[Jesus said], “Whoever receives one such child in my name receives me” (Mt 18:5). [We are invited] to reflect on the condition of children. Today Jesus continues to call them to himself and to set them as an example to all those who wish to be his disciples. Jesus’ words call upon us to see how children are treated in our families, in civil society, and in the Church. They are also an incentive to rediscover the simplicity and trust which believers must cultivate in imitation of the Son of God, who shared the lot of the little ones and the poor. Saint Clare of Assisi loved to say that Christ, “lay in a manger, lived in poverty on the earth and died naked on the Cross.” (Testament, Franciscan Sources, No. 2841).

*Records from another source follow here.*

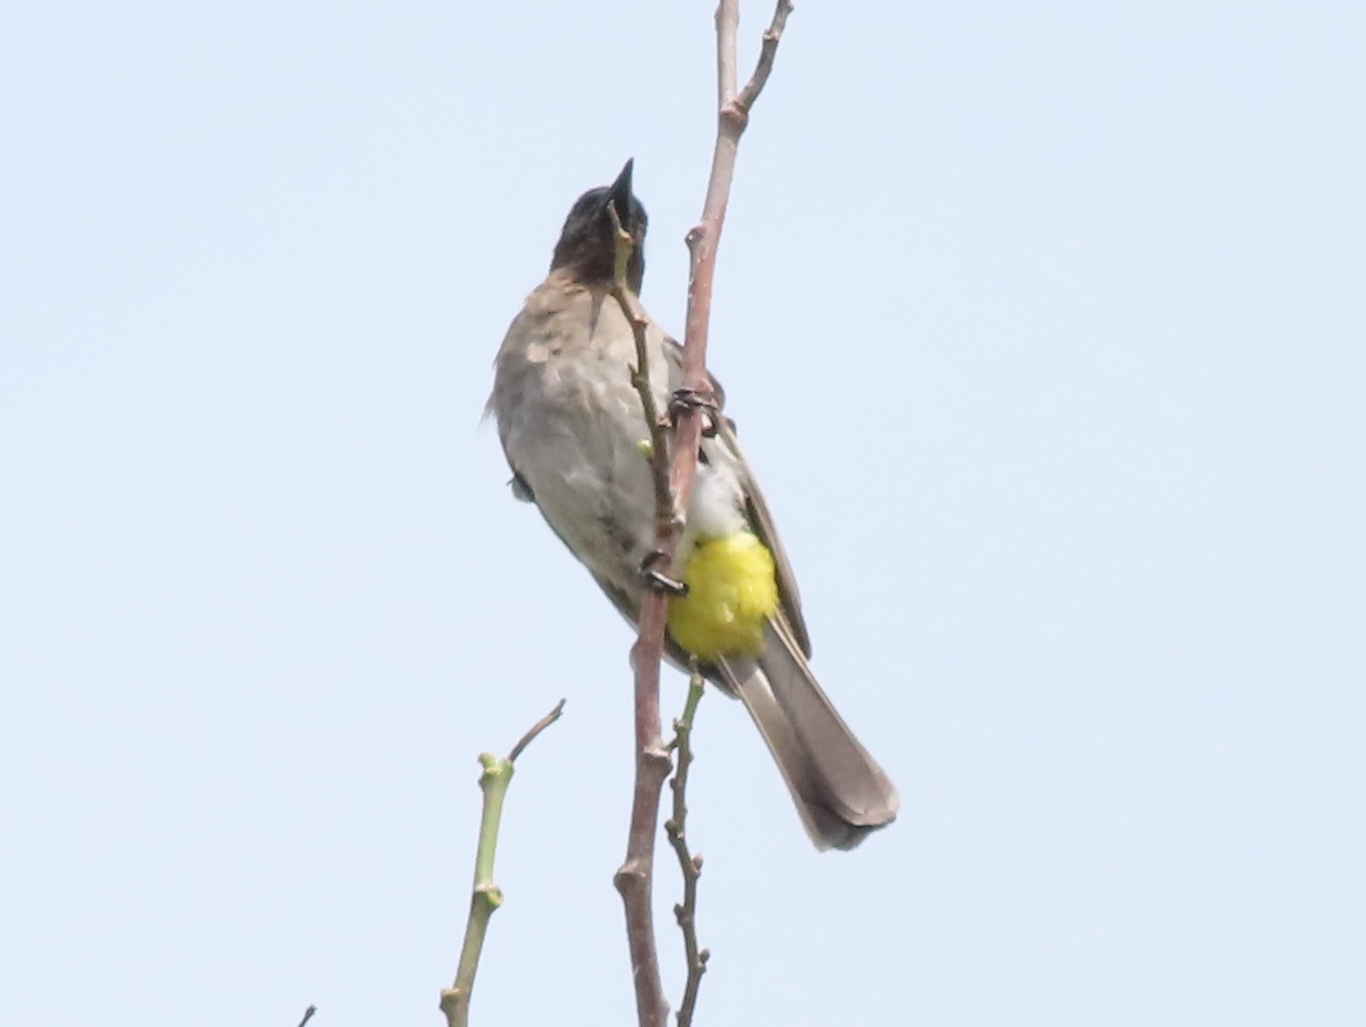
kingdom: Animalia
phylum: Chordata
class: Aves
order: Passeriformes
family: Pycnonotidae
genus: Pycnonotus
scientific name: Pycnonotus barbatus
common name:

Jesus had a particular love for children because of “their simplicity, their joy of life, their spontaneity, and their faith filled with wonder” (Angelus Message, 18 December 1994). For this reason he wishes the community to open its arms and its heart to them, even as he did: “Whoever receives one such child in my name receives me” (Mt 18:5). Alongside children Jesus sets the “very least of the brethren:” the suffering, the needy, the hungry and thirsty, strangers, the naked, the sick, and the imprisoned. In welcoming them and loving them, or in treating them with indifference and contempt, we show our attitude towards him, for it is in them that he is particularly present.
In the years of his public life Jesus often insisted that only those who become like children will enter the Kingdom of Heaven (cf. Mt 18:3; Mk 10:15; Lk 18:17; Jn 3:3). In his teaching, young children become a striking image of the disciple who is called to follow the divine Master with childlike docility: “Whoever humbles himself like this child, he is the greatest in the Kingdom of Heaven” (Mt 18:4).
“To become” one of the least and “to receive” the little ones: these are two aspects of a single teaching which the Lord repeats to his disciples in our time. Only the one who makes himself one of the “least” is able to receive with love the “least” of our brothers and sisters.